Dogs may have domesticated themselves because they liked snacks, model suggests
Plausibility of dog self-domestication
- Many commenters doubt that wolf domestication was purely “self‑driven,” arguing humans must have strongly shaped which animals survived and bred.
- Core objection: why would early humans keep feeding wolves if they didn’t yet provide value (hunting help, protection, alarm system)?
- Others counter that humans aren’t purely transactional: surplus after big kills, children feeding cute animals, and general human enjoyment of feeding wildlife are enough to start the process.
- A common scenario offered: bolder but less aggressive wolves scavenge on middens and feces at the edge of camps; aggressive ones get killed; over generations this selects for tamer, more human‑tolerant animals without an explicit “breeding program.”
Mutualism and ecology
- Several comments propose early wolf–human hunting cooperation: humans bring tools and cognition, wolves bring speed, senses, and tracking; both gain more food.
- Wolves near camps may deter more dangerous megafauna (big cats, bears), making their presence indirectly valuable.
- Analogies are drawn to “problem bears,” raccoons, baboons, and urban coyotes already adapting to human food and proximity.
Cats, other species, and domestication constraints
- Side debate over whether cats mostly hunt birds or rodents; anecdotes show it varies strongly by individual cat and environment.
- Discussion that successful domestication usually requires preexisting social structures (packs, herds, colonies); this is used to argue cats and dogs fit, bears and snakes mostly don’t.
Food motivation and behavior
- Long thread on what “food‑motivated” means in dogs and cats: not “likes food” but “will reliably work for food despite distractions.”

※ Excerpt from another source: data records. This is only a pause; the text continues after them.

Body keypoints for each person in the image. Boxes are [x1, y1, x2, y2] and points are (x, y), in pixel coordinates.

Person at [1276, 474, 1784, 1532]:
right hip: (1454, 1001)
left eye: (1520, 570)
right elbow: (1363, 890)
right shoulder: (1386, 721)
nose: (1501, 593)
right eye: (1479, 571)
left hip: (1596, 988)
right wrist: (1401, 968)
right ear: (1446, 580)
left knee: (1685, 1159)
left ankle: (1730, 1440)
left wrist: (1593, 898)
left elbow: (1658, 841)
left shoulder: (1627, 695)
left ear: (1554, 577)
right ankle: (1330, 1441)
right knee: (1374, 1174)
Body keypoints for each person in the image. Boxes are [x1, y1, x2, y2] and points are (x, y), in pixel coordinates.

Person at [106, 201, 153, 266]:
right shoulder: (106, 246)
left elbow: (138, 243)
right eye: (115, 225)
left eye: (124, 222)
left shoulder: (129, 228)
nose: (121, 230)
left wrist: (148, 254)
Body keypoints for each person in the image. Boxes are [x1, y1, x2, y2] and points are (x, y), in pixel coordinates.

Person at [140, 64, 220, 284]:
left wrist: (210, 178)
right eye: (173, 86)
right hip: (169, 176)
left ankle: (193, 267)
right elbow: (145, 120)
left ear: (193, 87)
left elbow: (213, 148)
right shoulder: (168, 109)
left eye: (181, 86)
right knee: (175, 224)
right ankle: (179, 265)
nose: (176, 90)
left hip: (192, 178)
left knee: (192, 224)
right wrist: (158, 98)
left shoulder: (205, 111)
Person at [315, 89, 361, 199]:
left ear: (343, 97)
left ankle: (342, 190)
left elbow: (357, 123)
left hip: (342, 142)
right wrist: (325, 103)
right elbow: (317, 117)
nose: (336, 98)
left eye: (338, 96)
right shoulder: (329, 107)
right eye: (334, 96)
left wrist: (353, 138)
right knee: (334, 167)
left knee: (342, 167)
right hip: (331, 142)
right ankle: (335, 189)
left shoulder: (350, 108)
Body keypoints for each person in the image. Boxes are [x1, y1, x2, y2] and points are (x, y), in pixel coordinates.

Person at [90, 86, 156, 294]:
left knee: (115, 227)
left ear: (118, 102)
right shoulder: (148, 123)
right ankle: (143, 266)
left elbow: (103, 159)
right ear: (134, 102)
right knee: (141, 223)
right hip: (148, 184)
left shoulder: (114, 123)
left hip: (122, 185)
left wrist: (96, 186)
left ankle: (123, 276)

- Many examples of animals more motivated by play (balls, work) or attention than by ordinary treats, though high‑value foods can override that.
- Parallels drawn to humans’ variable “food drive.”
Ethics and meaning of domestication
- One line of discussion expresses remorse that dogs’ bodies and minds were reshaped for human purposes, creating a sense of moral debt to treat them well.
- Others respond that domestication is a mutually beneficial evolutionary strategy: dogs as a species exist and thrive only because of humans, and humans were also reshaped by dogs.
- Broader concern that humans have been poor stewards of both domestic and wild animals, despite the deep emotional connection many people feel.